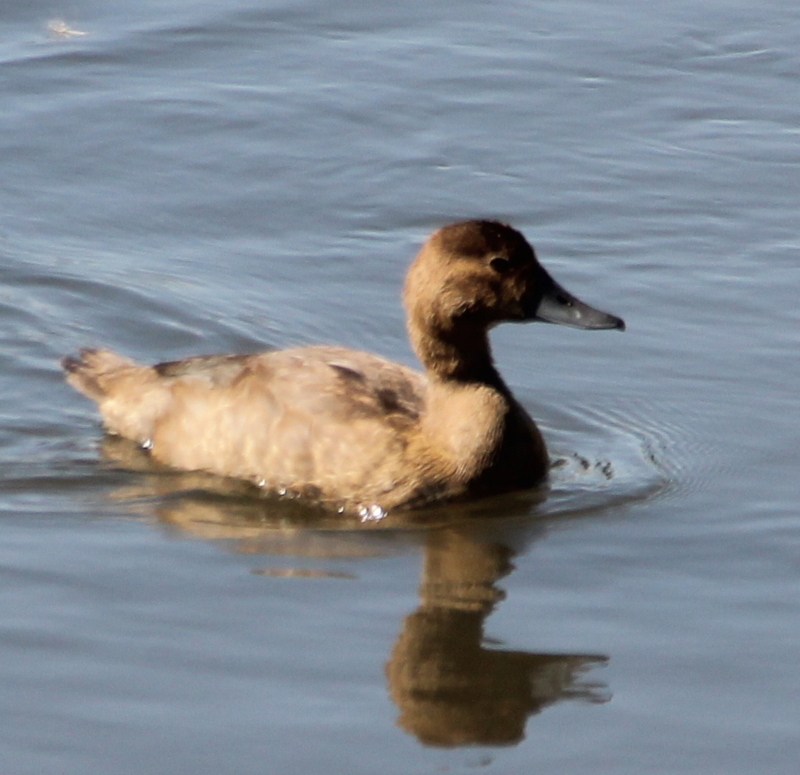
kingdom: Animalia
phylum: Chordata
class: Aves
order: Anseriformes
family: Anatidae
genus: Aythya
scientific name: Aythya americana
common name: Redhead
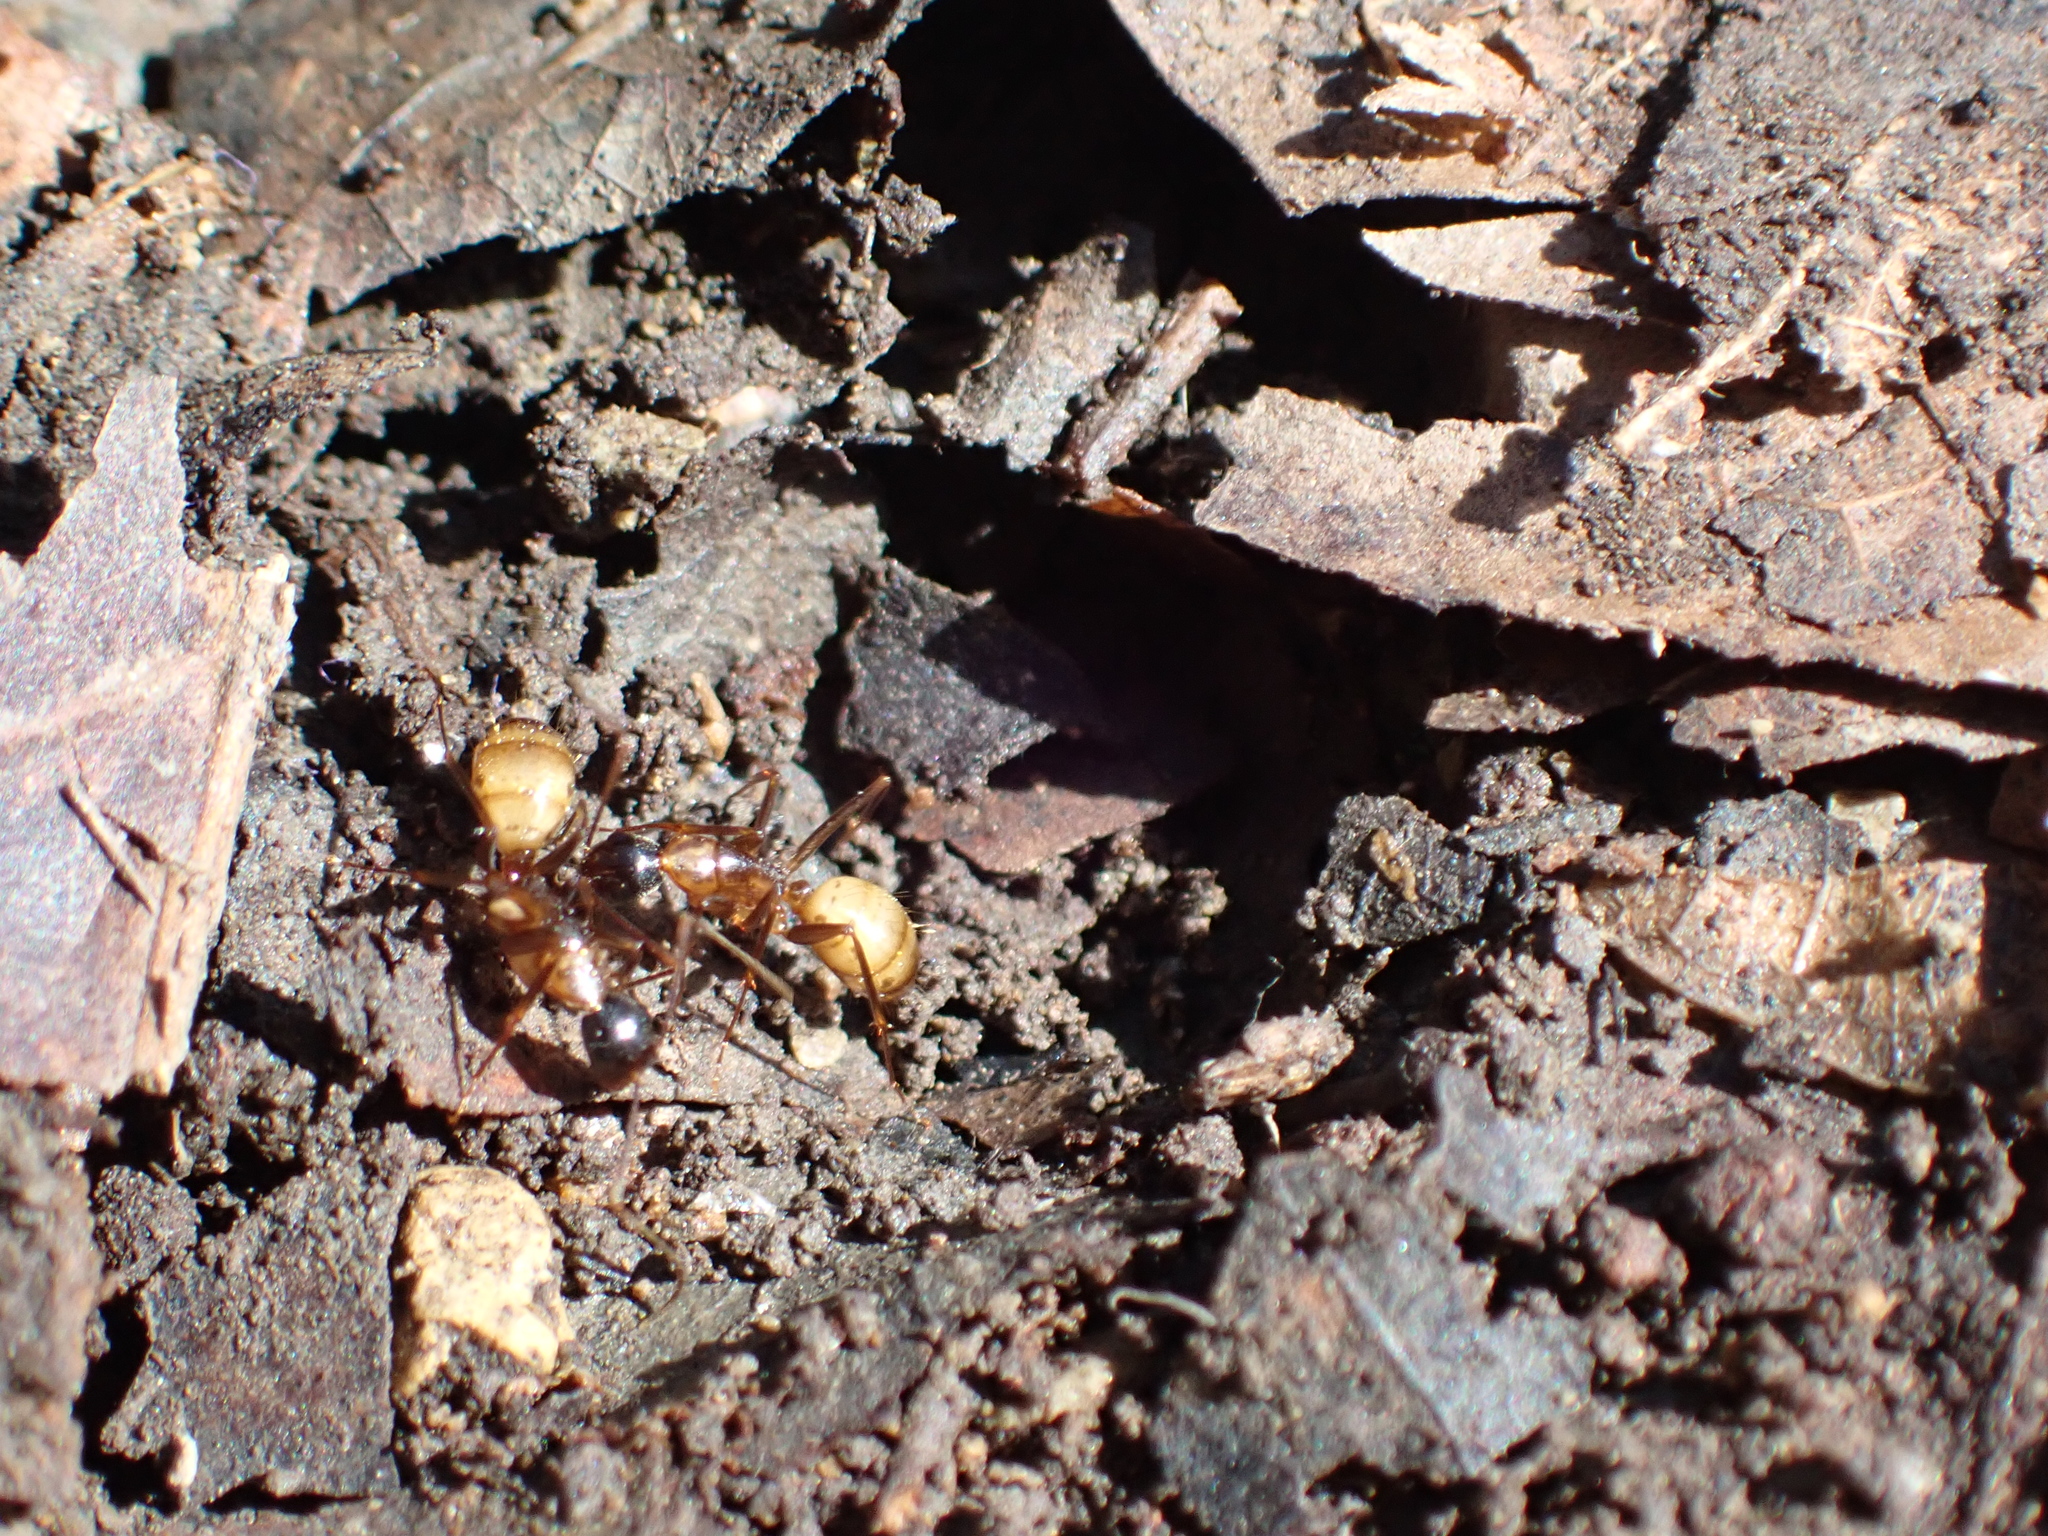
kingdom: Animalia
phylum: Arthropoda
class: Insecta
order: Hymenoptera
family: Formicidae
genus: Camponotus
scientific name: Camponotus americanus
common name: American carpenter ant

----

Write out all the lines of the material again, switching "common name" to "everyday name" wherever it appears and changing nothing else. Leave out the pictures.

**The reply:**
kingdom: Animalia
phylum: Chordata
class: Aves
order: Anseriformes
family: Anatidae
genus: Aythya
scientific name: Aythya americana
everyday name: Redhead
kingdom: Animalia
phylum: Arthropoda
class: Insecta
order: Hymenoptera
family: Formicidae
genus: Camponotus
scientific name: Camponotus americanus
everyday name: American carpenter ant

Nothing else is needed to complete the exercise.